_Written task_. Without the pictures, return each record as it appears.

_Dataset entries_.
····················

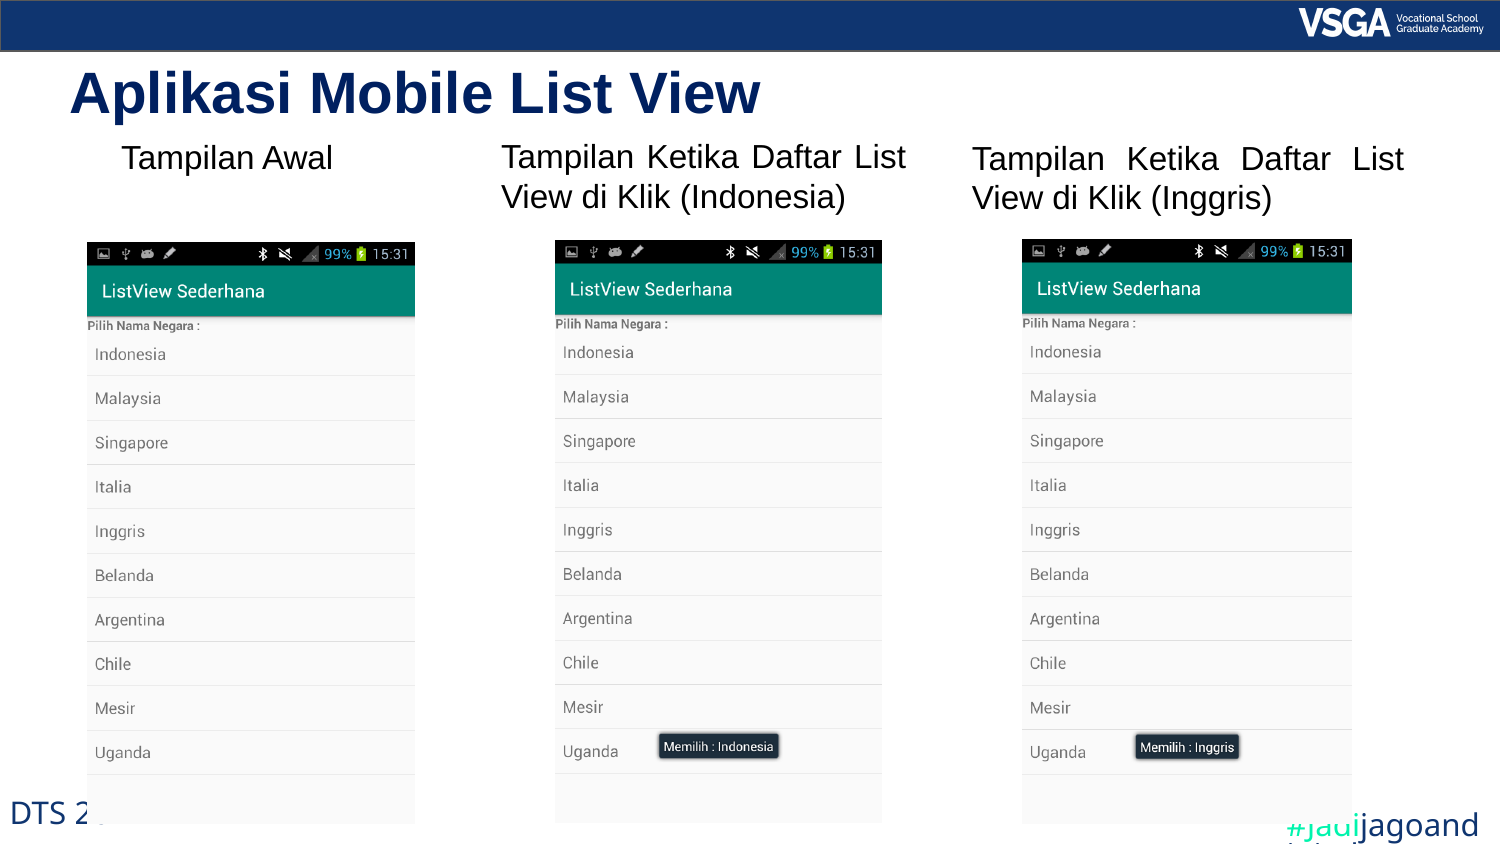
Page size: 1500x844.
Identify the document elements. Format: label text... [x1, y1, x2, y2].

picture [87, 242, 416, 825]
picture [1284, 0, 1498, 79]
text_box Tampilan Ketika Daftar List View di Klik (Inggris) [956, 129, 1420, 224]
text_box Aplikasi Mobile List View [54, 48, 982, 133]
picture [1021, 239, 1352, 825]
text_box Tampilan Ketika Daftar List View di Klik (Indonesia) [485, 127, 922, 223]
text_box Tampilan Awal [87, 128, 451, 184]
picture [554, 240, 883, 823]
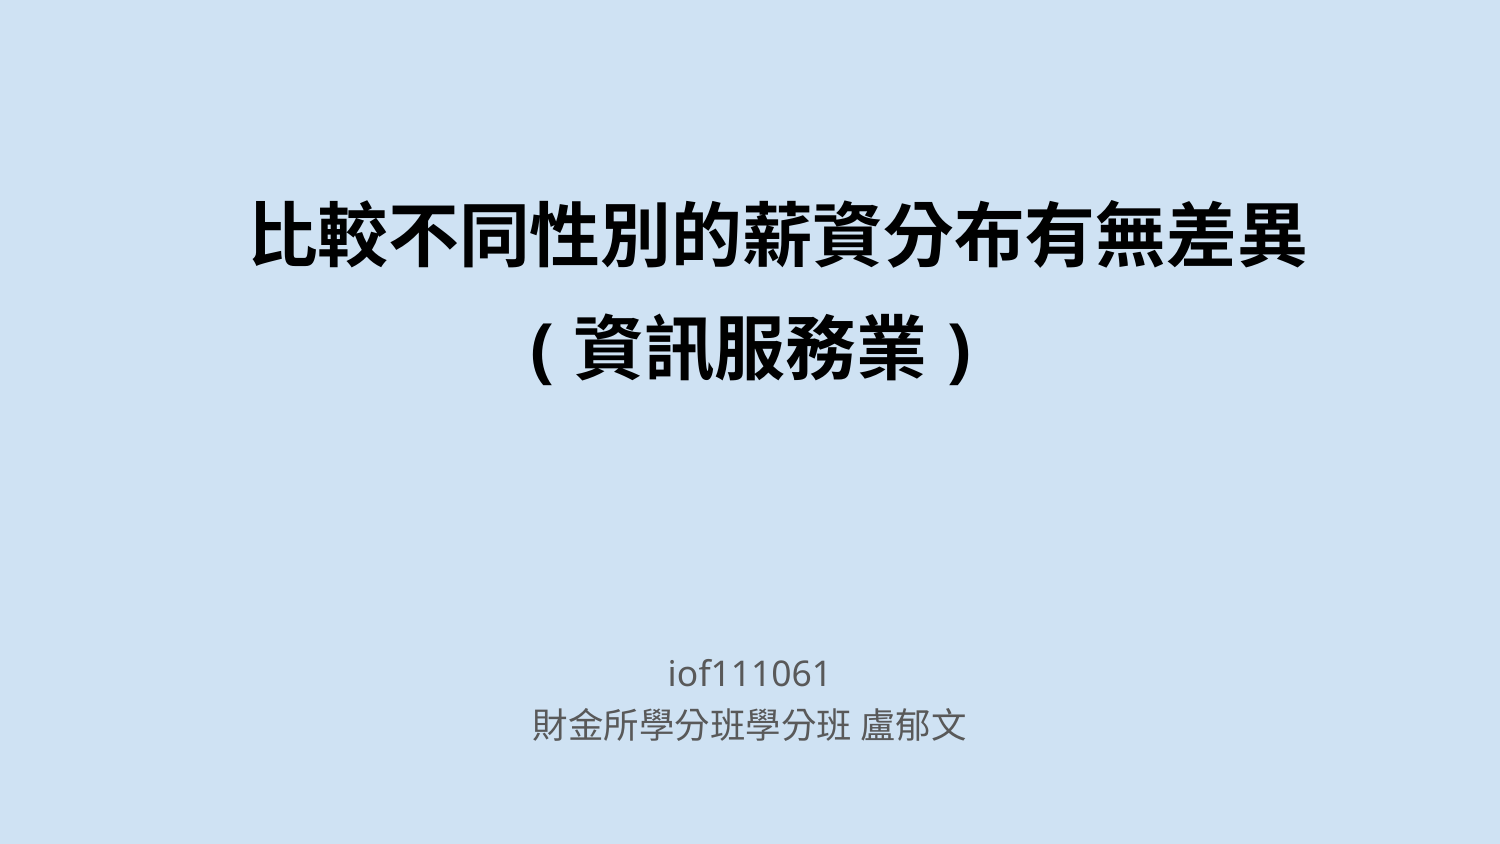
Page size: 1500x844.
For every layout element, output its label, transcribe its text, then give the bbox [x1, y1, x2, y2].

subtitle iof111061 財金所學分班學分班 盧郁文 [51, 633, 1449, 764]
title 比較不同性別的薪資分布有無差異 (資訊服務業) [51, 122, 1449, 459]
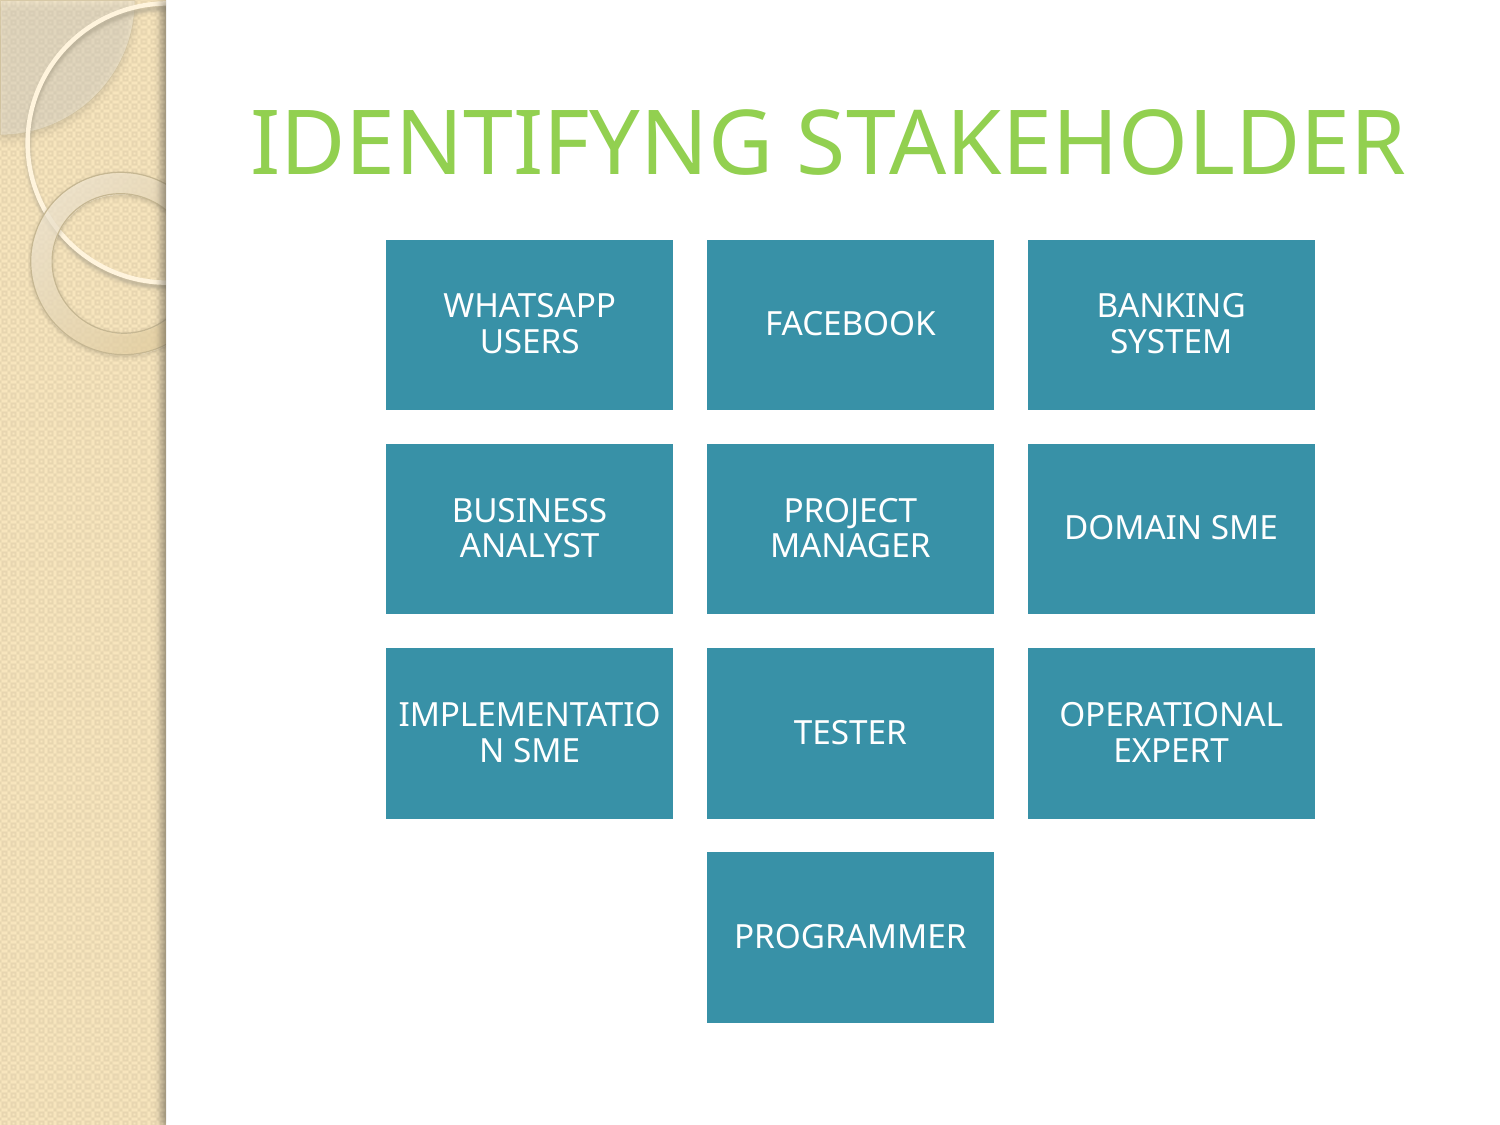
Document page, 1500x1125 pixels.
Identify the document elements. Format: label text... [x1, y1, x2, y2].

title IDENTIFYNG STAKEHOLDER [235, 45, 1466, 233]
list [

····················

_Output for this task_.
Page size: 1500x844.
Identify the document elements. Format: label text... [x1, y1, x2, y2].

picture [87, 242, 416, 825]
picture [1284, 0, 1498, 79]
text_box Tampilan Ketika Daftar List View di Klik (Inggris) [956, 129, 1420, 224]
text_box Aplikasi Mobile List View [54, 48, 982, 133]
picture [1021, 239, 1352, 825]
text_box Tampilan Ketika Daftar List View di Klik (Indonesia) [485, 127, 922, 223]
text_box Tampilan Awal [87, 128, 451, 184]
picture [554, 240, 883, 823]
Page size: 1500x844.
For every layout element, output its label, transcribe its text, then give the bbox [x1, y1, x2, y2].

subtitle iof111061 財金所學分班學分班 盧郁文 [51, 633, 1449, 764]
title 比較不同性別的薪資分布有無差異 (資訊服務業) [51, 122, 1449, 459]
Document page, 1500x1125 pixels.
Identify the document elements. Format: label text... [x1, y1, x2, y2].

title IDENTIFYNG STAKEHOLDER [235, 45, 1466, 233]
list [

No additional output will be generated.